July 31, 1997

Defense Dept. Dismisses One of Its Reports on Iraqi Gas


By PHILIP SHENON

BUFFALO, N.Y. -- The Pentagon on Wednesday denounced a new, previously unpublicized top-secret report prepared for the Defense Department that found that hundreds, if not thousands, of Marines might have been exposed to chemical weapons when they crossed Iraqi minefields into Kuwait in the 1991 Persian Gulf war.

The $2 million report, which has not been made public, was described by a senior Pentagon official as "sloppy" and "a wild goose chase." His comments left the Defense Department in the awkward position of publicly dismissing the work of the expert consultants it had hired.

The department said its own, far more detailed investigation, issued in a study earlier this week, showed that it was unlikely that the 1st and 2nd Marine divisions had been exposed to chemical weapons when they crossed into Kuwait over Iraqi minefields Feb. 24, 1991, the first day of the ground war.

During the invasion of Kuwait, chemical-detection specialists with both Marine divisions reported the presence of Iraqi chemical agents on the battlefield.

The top-secret consultants' report was prepared at the Defense Department's request by a defense-research company, MITRE Corp. of Bedford, Mass., which was formerly associated with the Massachusetts Institute of Technology.

The report's existence was disclosed in Buffalo on Wednesday in testimony at a hearing of the Presidential Advisory Committee on Gulf War Veterans' Illnesses, a White House panel of experts that is trying to determine the cause of health problems reported by thousands of gulf war veterans.

The Pentagon had recently shared the consultants' report with investigators for the White House panel who have security clearances.
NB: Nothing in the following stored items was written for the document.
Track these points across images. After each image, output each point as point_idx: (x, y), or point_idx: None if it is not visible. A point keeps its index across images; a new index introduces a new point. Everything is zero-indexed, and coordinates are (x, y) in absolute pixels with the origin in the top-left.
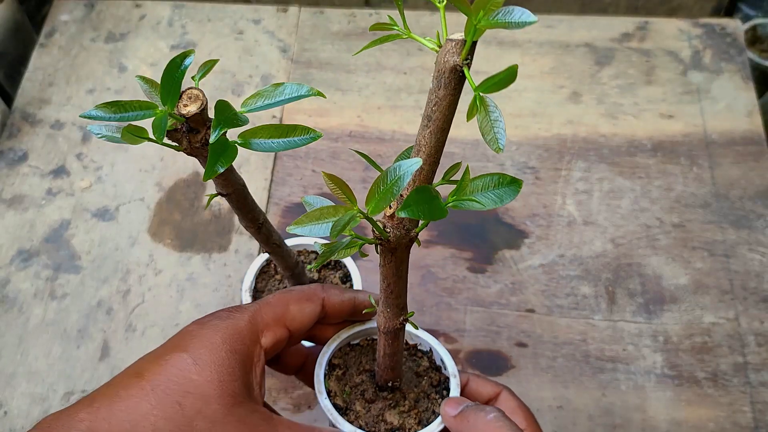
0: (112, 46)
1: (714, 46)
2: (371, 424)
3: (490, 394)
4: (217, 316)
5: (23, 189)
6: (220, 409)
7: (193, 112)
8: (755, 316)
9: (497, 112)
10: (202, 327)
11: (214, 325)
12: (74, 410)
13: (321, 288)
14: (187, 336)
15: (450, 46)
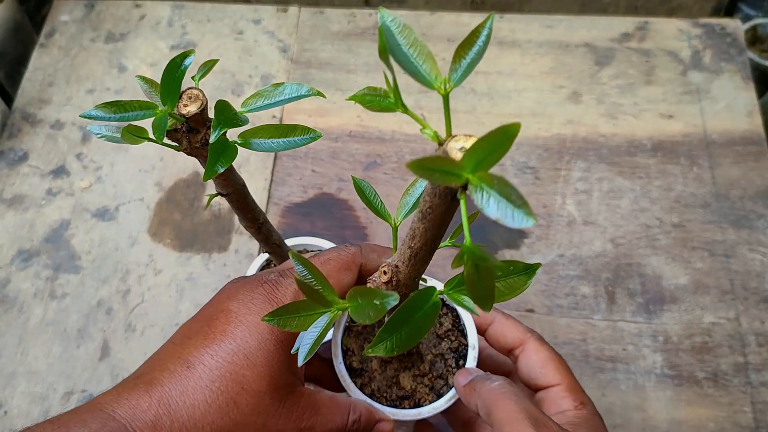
0: (112, 46)
1: (714, 46)
2: (383, 388)
3: (515, 341)
4: (258, 293)
5: (23, 189)
6: (272, 404)
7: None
8: (756, 316)
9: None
10: (248, 310)
11: (259, 309)
12: (133, 396)
13: (359, 252)
14: (232, 320)
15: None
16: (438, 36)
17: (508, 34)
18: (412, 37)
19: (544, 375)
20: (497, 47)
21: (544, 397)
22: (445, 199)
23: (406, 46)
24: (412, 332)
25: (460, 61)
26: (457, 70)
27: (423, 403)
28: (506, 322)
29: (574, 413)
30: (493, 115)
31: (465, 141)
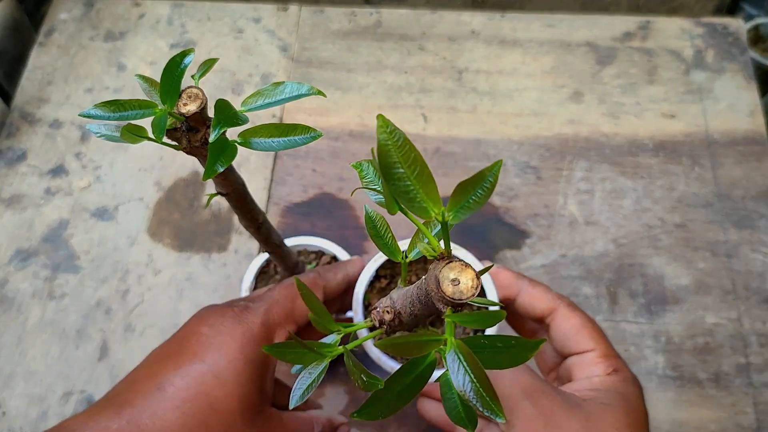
0: (111, 45)
1: (716, 45)
2: None
3: (544, 310)
4: (228, 316)
5: (22, 188)
6: (243, 423)
7: (192, 111)
8: (758, 316)
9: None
10: (218, 332)
11: (229, 330)
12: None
13: (319, 275)
14: (204, 342)
15: (436, 288)
16: (439, 35)
17: (510, 33)
18: (412, 155)
19: (577, 342)
20: (498, 46)
21: (576, 362)
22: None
23: (404, 165)
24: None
25: (461, 200)
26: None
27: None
28: (533, 291)
29: (602, 379)
30: (494, 114)
31: (459, 272)
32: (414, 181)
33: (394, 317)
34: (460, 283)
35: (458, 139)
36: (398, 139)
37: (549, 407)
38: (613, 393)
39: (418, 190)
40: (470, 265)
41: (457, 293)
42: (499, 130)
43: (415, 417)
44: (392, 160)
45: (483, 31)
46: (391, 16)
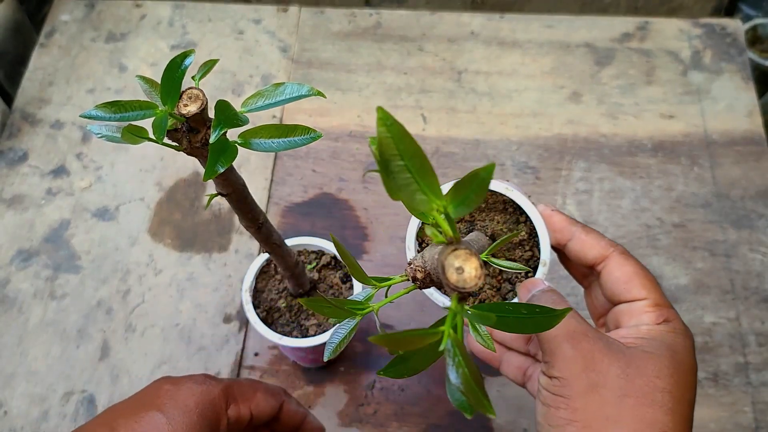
0: (113, 46)
1: (714, 46)
2: None
3: (596, 257)
4: (193, 379)
5: (23, 189)
6: None
7: (193, 112)
8: (756, 316)
9: None
10: (178, 388)
11: (190, 387)
12: None
13: (285, 392)
14: (162, 395)
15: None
16: (438, 36)
17: (509, 34)
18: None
19: (628, 290)
20: (498, 47)
21: (624, 310)
22: None
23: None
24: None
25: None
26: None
27: (487, 302)
28: (586, 238)
29: (649, 328)
30: (493, 115)
31: (464, 261)
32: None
33: (426, 276)
34: (464, 272)
35: (457, 139)
36: (398, 132)
37: (589, 350)
38: (658, 342)
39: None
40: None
41: (461, 282)
42: (499, 131)
43: (415, 416)
44: (392, 152)
45: (482, 32)
46: (391, 17)
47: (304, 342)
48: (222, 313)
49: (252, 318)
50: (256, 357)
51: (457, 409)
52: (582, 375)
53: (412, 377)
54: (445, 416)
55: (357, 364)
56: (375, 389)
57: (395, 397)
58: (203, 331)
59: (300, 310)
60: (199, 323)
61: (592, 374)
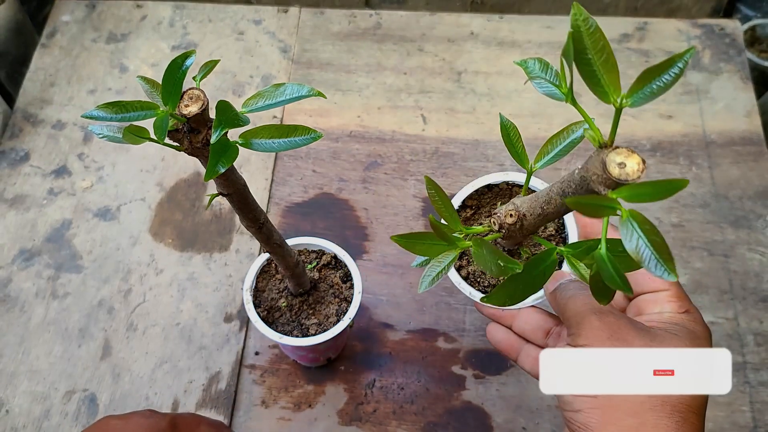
0: (114, 47)
1: (713, 46)
2: (478, 273)
3: None
4: (139, 414)
5: (25, 189)
6: None
7: (194, 112)
8: (754, 315)
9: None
10: (126, 423)
11: (137, 421)
12: None
13: (225, 426)
14: (113, 428)
15: (601, 172)
16: (438, 36)
17: (508, 35)
18: (600, 43)
19: (652, 280)
20: (497, 47)
21: (648, 298)
22: (589, 193)
23: (592, 51)
24: (526, 288)
25: (644, 85)
26: (639, 93)
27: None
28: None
29: (672, 315)
30: (493, 115)
31: (626, 156)
32: (600, 66)
33: (517, 220)
34: (626, 166)
35: (457, 139)
36: (590, 27)
37: (615, 323)
38: (681, 327)
39: (603, 76)
40: (636, 151)
41: (623, 175)
42: (498, 131)
43: (414, 414)
44: (584, 45)
45: (482, 33)
46: (391, 17)
47: (304, 341)
48: (223, 312)
49: (253, 317)
50: (256, 356)
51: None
52: (608, 343)
53: (411, 377)
54: (443, 414)
55: (357, 363)
56: (374, 388)
57: (394, 395)
58: (204, 330)
59: (300, 310)
60: (199, 322)
61: (617, 342)
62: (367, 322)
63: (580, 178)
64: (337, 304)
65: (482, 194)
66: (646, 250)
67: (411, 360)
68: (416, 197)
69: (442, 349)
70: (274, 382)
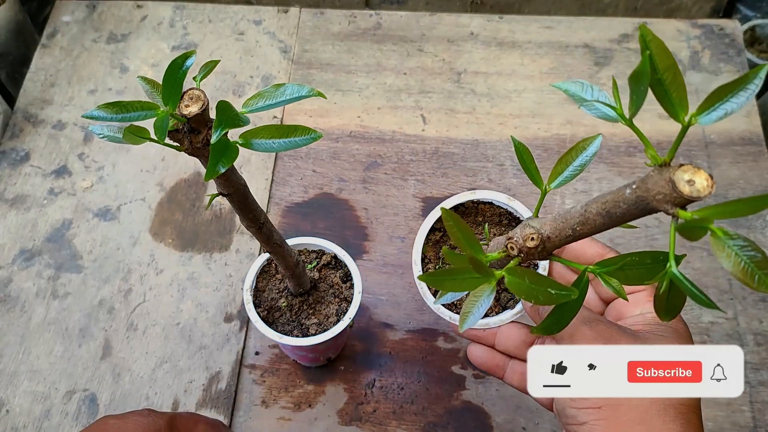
0: (114, 47)
1: (713, 46)
2: None
3: (594, 256)
4: (137, 413)
5: (25, 189)
6: None
7: (194, 112)
8: (754, 315)
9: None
10: (125, 422)
11: (136, 421)
12: None
13: (223, 425)
14: (111, 427)
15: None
16: (438, 37)
17: (508, 35)
18: (668, 62)
19: None
20: (497, 48)
21: (629, 300)
22: (645, 212)
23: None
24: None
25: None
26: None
27: (490, 314)
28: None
29: (654, 315)
30: (492, 115)
31: (693, 173)
32: (668, 85)
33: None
34: (695, 183)
35: (457, 140)
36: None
37: (608, 332)
38: (666, 327)
39: (672, 94)
40: (701, 168)
41: (694, 192)
42: (498, 131)
43: (413, 414)
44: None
45: (481, 33)
46: (391, 18)
47: (304, 341)
48: (223, 312)
49: (253, 317)
50: (256, 356)
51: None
52: None
53: (411, 376)
54: (443, 415)
55: (357, 363)
56: (374, 388)
57: (394, 395)
58: (204, 330)
59: (300, 310)
60: (200, 322)
61: None
62: (367, 322)
63: (636, 198)
64: (337, 304)
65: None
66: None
67: (411, 360)
68: (416, 197)
69: (442, 349)
70: (274, 382)
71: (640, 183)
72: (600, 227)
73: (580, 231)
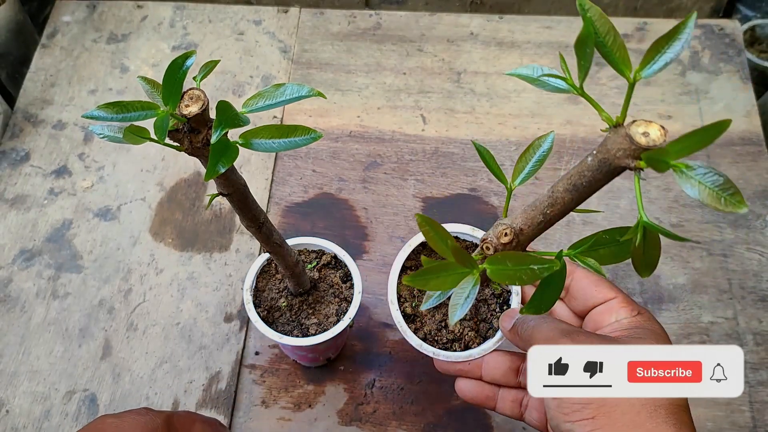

James Turner, the committee's chief investigator, asked Wednesday that the report be made public to insure "an open, full and public discussion" of the sharp differences between the Pentagon and its own outside consultants. The Pentagon has yet to decide if the report will be released to the public.

Turner said in an interview: "All of our analysts who have looked at the overall MITRE draft report have been very impressed with the thoroughness and comprehensiveness of the document."

The senior Pentagon official overseeing the investigation of veterans' illnesses, Dr. Bernard Rostker, acknowledged Wednesday that the consultants had determined there was the distinct possibility the Marines were exposed to chemicals when they crossed Iraqi minefields as they entered Kuwait on the first day of the ground war.

But he described the report as "a sloppy piece of work" that "is an embarrassment not to me but to MITRE." The consultants reached their conclusions, he said, on the basis of interviews with two Marines who had manned chemical detection vehicles during the invasion of the Kuwait and who had reported the presence of nerve gas and other chemical weapons.

Rostker said the Pentagon reached its conclusion on the basis of a far more exhaustive investigation that included interviews with many more Marines and a review of the computer tapes produced by the chemical detection equipment.

"Their material is paltry compared to the job we have done," Rostker said of the consultants' report. "It was very superficial, and you could have gotten the same conclusion by reading the popular press."

He said that the MITRE study was supposed to focus on the release of chemical agents from an Iraqi ammunition depot demolished shortly after the war -- not on the chemical detections reported by the Marines -- but that the consulting firm had "gone off on a tangent" and pursued an investigation not requested by the Pentagon.

MITRE had no comment on the Pentagon's criticism of its report. A company spokesman, Peter Alexandrakos, referred all questions about the report back to the Defense Department.

Last week, the Pentagon said that recent computer models showed that about 100,000 U.S. troops might have been exposed to nerve gas released from an Iraqi ammunition depot that was blown up by American troops in March 1991, shortly after the war.

It is the only instance in which the Pentagon has conceded the strong possibility that U.S. troops were exposed to chemical weapons during or after the war.

In its report earlier this week, the Pentagon said its investigation suggested that the Marines who say they detected chemicals on the first day of the ground war were probably mistaken, and that an analysis of the records produced by their equipment showed it had produced false positives for chemical weapons.

But staff members for the White House panel suggested Wednesday that the Pentagon was too eager to dismiss the accounts of the Marines, and the possibility that chemicals were present on the battlefield when the Marines crossed into Kuwait.

"Our contention is that the door is still open, that there is a possibility," said Gary Caruso, the panel's chief spokesman and deputy director.

While the committee has found that chemical weapons were probably not responsible for the ailments of gulf war veterans, it has called for millions of dollars in new federal research on the potential health effects of exposure to low levels of nerve gas and other chemical agents.

"We feel that the presumption should weigh in favor of the veterans," Caruso said. "That's how we feel about the issue. Maybe our basic disagreement with the people from the Department of Defense is that they feel that the presumption should weigh in favor of the Department of Defense."